While Greek drama is being staged with urgent modern meanings, an elderly Shakespeare production is being only gently stirred. In 1963 Peter Hall, then running the Royal Shakespeare Company, and John Barton created The Wars of the Roses trilogy: Henry VI, Edward IV and Richard III. It was a theatrical revolution. They mixed together Shakespeare’s three Henry VI plays and Richard III, amalgamating characters, severely cutting lines and adding pastiche passages by Barton. Hall has said he wanted to make plain the chain of retribution that is the spine of the plays, linking them, and “the corrupting seductions experienced by anybody who wields power”. He did.
Trevor Nunn, later himself to run the RSC, but then setting out as a young director at Coventry, hitchhiked to Stratford again and again to see the cycle of plays. Now he has revived it.
The clarity and vigour are still apparent. Hall and Barton’s version cleared away the baffling recitations that were parodied (“Get thee to Gloucester, Essex. To Wessex, Exeter”) in Beyond the Fringe. They laid bare the dynamics of power and intrigue.
At a cost. Nunn’s production, rightly criticised for its all-whiteness, presents a group of pop-up greats, gilded figures, some dashingly performed, who wrangle with each other in a vacuum. The scenes with “the poor” are terrible. Dun-coloured peasants, drooping under those depressing hats with dangly bits at the sides, slump at the same time, roar in the same way and make identical gestures. Shakespeare certainly did not write the rebel Jack Cade as a hero; an interesting programme note by Richard Wilson explains that he may have been digging at Christopher Marlowe in his depiction of the rabblerouser. Still, Rufus Hound has it in him to make more of Cade than the booming blockhead he becomes in his rushed scenes.
There is diffuse excitement but little inflection. There are bear hugs, breastplates, trumpets. Much running across the stage roaring, often in clouds of smoke. Deathbed scenes in which characters deliver a speech and then flop backwards. Severed heads like Christmas puds.
Joely Richardson, got up like Snow White’s stepmother in a smirk and a velvet kirtle, makes a sharp-edged Queen Margaret, beginning as a wheedling seductress, ending as a she-wolf. She has some of the best curses in Shakespeare. When will a director weave together the words of Shakespeare’s female seers and sorrowers? Robert Sheehan is a startlingly glamorous Richard III, who uses his disabilities to win power. His mouth slips over his face like a lizard. He springs on his twisted leg, as if it were a prosthesis that is helping to bounce him towards the crown. He sidles his jaw towards a victim’s shoulder, as if he is not bullying but seeking support.

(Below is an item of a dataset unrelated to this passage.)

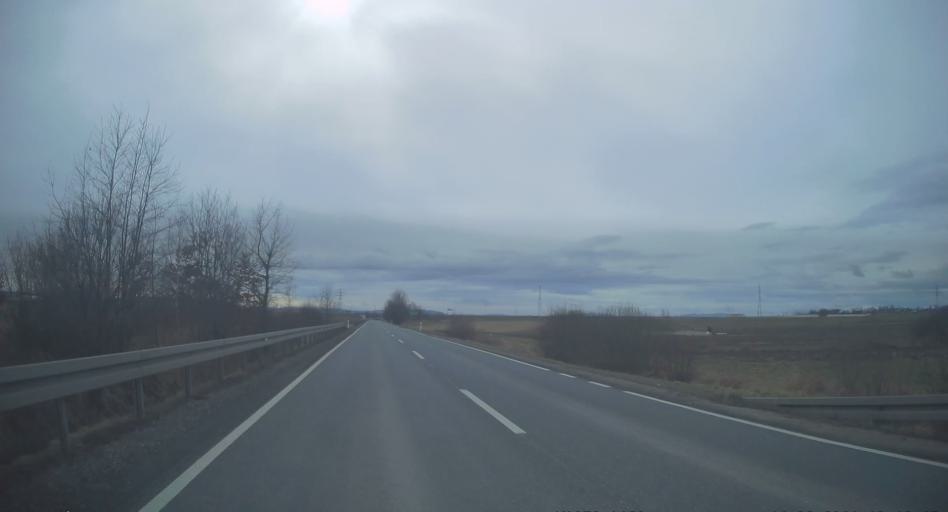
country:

Yet the stand-out performance is a surprise: when was Henry VI so interesting? Alex Waldmann makes him fresh, strange and convincing. He begins as an ingenious comic turn, a child at sea among the powerful. On his ascent to the throne, he gleefully, lightly claps his hands. He wanders off and forgets to take his sceptre with him: it might as well be a rattle. He is a morsel for the predators around him. Yet as he ages, the innocence that makes him a hopeless ruler becomes a human strength.
Nine hours is a long time for a tribute pageant. Surely the best way of honouring a theatrical revolution is a new revolt.